The token is down greater than 95% from its 2021 peak of $7.30. At present costs, the proposed buyback may deplete roughly 65 million tokens, or about 8% of the circulating provide.
The DAO’s case rests on a niche between token efficiency and protocol fundamentals. The LDO-to-ETH ratio sits at roughly 0.00016, a 70% low cost to ranges that held for a lot of the previous two years.
Internet protocol rewards, in distinction, have dropped solely about 20% over the identical interval, whereas prices improved 13% year-over-year and the protocol’s efficient take charge rose to six.11% from 5%. Lido nonetheless holds the most important share of staked ether at round 23%, per DefiLlama.
“This is not a routine fluctuation,” the proposal states. “It represents one of the most significant dislocations between LDO’s market price and its underlying protocol fundamentals in the token’s history.”
Execution would proceed in 1,000 stETH batches, every requiring a separate Straightforward Monitor movement — a governance mechanism for routine or accepted operations — with a three-day objection interval. The Development Committee retains discretion over timing and tempo to keep away from signaling actual strikes to the market, a essential precaution provided that the proposal is public. Slippage is capped at 3% beneath the reference value.

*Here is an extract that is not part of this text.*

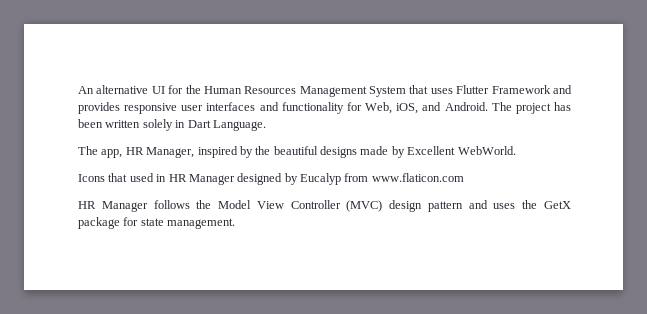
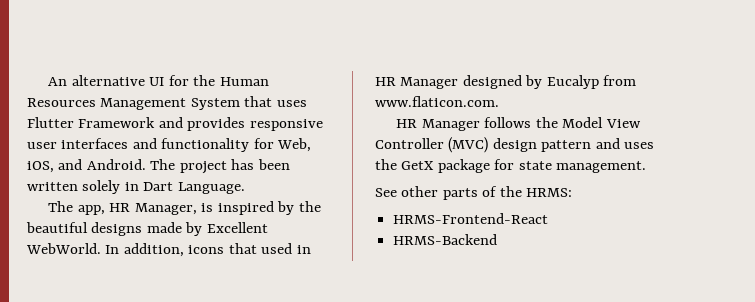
(195, 152) none -> [201,203,214,212] is
[78,174,105,182] // Icons -> [105,243,225,257] In addition, icons
[371,173,464,182] www.flaticon.com -> [375,96,499,107] www.flaticon.com.
(236, 223) none -> [375,186,573,200] [393,213,549,224] [393,234,498,245] // See other parts of the HRMS: // HRMS-Frontend-React // HRMS-Backend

The deeper query the proposal surfaces is one going through DeFi governance tokens broadly. LDO’s 95% drawdown from peak is excessive, however it’s not an outlier within the class. A protocol that dominates its sector, generates constant charges, and holds billions in TVL is buying and selling at a $258 million market cap as a result of the market has broadly repriced what a governance token is price when it controls a payment change however distributes nothing.
Lido’s reply is to deal with the dislocation as a shopping for alternative. Whether or not that works will depend on whether or not the market ever decides governance tokens should commerce on fundamentals in any respect.